I got this new welder this weekend for my smoker build. Has anyone used this Clarke 95E arc welder. I am mostly going to use it for Tacking and some weldeing like grating frames and maybe adding a firechamber to my 250gal tank. The tank is 1/4" steel.


----------



## morkdach (May 5, 2009)

good for tacking


----------



## jdt (May 5, 2009)

IMO you will be hard pressed to get decent penetration with that unit on 1/4 inch, 1/8th is all I would trust a 110 volt welder to do no matter what they claimed the amps were. It should be more than sufficient to tack stuff together and make shelves though.


----------



## roksmith (May 5, 2009)

Make sure the metal is reeeeaaaallllly clean and you'll be able to do some light tacking.. and if you're using thin stuff for your grate frames you'll probably be fine there as well.

Personally I prefer a little wire feed until for my light work, but the little stick welder is fine if you know what you are doing.

I wouldn't trust it for anything structual..not much penetration power as stated above.


----------



## bigsal51 (May 5, 2009)

Can I use 3/32 rods. It says 5/64 to use


----------



## morkdach (May 5, 2009)

you can try 3/32 rod and will be ok but just rember this is a hobby welder and not for structial strengh. this will work for grates & gaurds up to 1/8" material stay within them means and you will be ok.If your looking for anything above 1/8" PM me & i"ll give you some ideas on good welding machines.


----------



## j0k3r-x (May 15, 2009)

Take that one back to Sears and get your money back.. I know people hate Harbor Freight but I found this little DC Inverter ARC welder there that just kicks butt! Go to HF or order it off line!
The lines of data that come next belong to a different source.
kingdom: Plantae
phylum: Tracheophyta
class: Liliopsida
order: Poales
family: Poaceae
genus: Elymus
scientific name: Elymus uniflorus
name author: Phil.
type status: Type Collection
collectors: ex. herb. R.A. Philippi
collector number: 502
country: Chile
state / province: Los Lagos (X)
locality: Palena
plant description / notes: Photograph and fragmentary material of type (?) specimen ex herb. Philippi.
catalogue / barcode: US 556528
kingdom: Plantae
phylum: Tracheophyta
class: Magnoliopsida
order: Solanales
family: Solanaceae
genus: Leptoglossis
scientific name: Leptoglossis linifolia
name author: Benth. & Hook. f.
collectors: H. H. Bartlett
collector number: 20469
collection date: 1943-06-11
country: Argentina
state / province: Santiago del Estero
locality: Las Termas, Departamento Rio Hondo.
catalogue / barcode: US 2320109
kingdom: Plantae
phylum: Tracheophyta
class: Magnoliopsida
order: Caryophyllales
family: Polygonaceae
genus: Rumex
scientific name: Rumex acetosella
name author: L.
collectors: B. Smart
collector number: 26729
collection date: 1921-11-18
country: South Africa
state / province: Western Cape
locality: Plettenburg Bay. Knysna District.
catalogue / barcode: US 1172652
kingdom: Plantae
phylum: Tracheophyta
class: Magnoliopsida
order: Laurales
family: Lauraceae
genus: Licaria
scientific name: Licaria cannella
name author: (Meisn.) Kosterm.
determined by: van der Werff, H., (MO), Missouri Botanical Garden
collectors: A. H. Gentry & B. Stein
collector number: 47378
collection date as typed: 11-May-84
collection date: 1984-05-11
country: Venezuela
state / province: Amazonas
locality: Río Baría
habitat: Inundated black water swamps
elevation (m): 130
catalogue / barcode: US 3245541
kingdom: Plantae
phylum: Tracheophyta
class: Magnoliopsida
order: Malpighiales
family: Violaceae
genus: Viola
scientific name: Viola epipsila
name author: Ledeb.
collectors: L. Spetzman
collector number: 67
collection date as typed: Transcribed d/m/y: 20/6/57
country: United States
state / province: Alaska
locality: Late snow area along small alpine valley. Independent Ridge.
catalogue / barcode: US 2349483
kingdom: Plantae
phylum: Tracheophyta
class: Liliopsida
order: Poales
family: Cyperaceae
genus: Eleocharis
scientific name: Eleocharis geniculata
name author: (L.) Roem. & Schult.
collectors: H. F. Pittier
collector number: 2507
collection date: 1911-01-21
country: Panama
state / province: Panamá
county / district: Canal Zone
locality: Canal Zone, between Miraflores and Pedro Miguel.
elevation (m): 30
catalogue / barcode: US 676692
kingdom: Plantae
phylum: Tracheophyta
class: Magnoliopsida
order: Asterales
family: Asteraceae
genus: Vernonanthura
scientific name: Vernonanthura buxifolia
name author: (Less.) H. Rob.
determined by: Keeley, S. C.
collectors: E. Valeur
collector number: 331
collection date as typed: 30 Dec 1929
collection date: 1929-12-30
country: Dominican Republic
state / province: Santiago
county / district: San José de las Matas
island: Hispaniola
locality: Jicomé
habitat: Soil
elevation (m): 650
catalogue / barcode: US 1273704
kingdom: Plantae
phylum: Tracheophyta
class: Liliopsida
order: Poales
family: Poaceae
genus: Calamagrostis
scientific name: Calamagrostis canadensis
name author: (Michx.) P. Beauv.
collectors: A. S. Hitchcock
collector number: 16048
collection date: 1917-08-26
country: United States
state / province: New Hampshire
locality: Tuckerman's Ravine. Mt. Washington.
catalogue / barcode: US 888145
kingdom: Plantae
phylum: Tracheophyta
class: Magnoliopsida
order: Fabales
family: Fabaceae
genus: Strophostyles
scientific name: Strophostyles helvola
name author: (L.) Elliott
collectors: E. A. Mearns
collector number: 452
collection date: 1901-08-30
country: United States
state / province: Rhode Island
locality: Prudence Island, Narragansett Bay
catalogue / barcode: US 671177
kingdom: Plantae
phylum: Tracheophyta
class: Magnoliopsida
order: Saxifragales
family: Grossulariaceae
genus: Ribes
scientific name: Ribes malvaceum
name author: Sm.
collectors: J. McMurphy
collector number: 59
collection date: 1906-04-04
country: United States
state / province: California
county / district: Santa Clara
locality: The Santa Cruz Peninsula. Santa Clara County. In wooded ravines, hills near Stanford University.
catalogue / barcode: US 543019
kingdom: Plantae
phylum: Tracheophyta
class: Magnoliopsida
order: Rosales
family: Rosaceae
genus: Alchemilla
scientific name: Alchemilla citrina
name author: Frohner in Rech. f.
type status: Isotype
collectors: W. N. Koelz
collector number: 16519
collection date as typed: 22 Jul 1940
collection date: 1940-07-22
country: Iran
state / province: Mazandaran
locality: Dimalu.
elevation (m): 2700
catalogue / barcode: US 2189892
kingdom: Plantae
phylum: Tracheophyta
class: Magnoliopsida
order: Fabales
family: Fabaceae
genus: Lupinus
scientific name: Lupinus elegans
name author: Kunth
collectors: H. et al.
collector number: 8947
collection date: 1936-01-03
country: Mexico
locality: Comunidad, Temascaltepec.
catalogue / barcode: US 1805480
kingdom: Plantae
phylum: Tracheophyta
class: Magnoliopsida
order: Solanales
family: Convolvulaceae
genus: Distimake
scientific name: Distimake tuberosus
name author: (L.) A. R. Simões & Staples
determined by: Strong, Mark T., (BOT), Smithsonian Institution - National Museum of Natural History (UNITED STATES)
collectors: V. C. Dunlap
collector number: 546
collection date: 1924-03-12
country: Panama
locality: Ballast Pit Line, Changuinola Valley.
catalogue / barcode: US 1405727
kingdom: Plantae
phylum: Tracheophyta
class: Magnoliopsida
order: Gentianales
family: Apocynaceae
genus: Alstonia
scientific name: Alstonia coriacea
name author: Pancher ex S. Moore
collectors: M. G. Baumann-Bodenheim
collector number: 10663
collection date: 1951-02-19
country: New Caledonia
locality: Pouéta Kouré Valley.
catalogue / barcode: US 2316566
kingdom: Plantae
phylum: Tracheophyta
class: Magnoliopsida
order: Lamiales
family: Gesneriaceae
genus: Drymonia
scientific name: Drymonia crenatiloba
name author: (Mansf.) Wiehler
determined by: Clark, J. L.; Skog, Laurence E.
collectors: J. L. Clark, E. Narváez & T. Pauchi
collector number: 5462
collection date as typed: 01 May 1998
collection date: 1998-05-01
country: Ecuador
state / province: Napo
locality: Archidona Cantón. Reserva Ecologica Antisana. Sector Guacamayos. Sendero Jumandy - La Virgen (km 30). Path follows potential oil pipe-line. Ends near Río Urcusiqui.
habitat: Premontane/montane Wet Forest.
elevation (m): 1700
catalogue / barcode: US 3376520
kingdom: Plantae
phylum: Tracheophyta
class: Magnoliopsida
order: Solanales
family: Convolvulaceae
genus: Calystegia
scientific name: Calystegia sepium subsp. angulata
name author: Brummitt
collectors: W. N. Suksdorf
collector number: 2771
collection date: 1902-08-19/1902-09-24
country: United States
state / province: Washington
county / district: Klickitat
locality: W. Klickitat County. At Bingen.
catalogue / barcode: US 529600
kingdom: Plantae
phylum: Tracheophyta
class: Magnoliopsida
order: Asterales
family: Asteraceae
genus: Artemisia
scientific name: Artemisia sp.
This little 80 amp inverter penetrates 1/4 inch metal with no problem and the duty cycle is 35% at full power, can't beat that! I have had mine for a year now and I haven't had any problems with it at all! Plus it is DC... Check this guy welding with it on Youtube. I have a Miller Thunderbolt AC\DC and a couple other welders and I use this one all the time! Small, easy to setup, weighs 8 pounds, plugs into 110v, you can take it anywhere just about and weld.  
This thing really gets the job done even on 1/4 inch plate!!!

 

http://www.harborfreight.com/cpi/cta...emnumber=91110


----------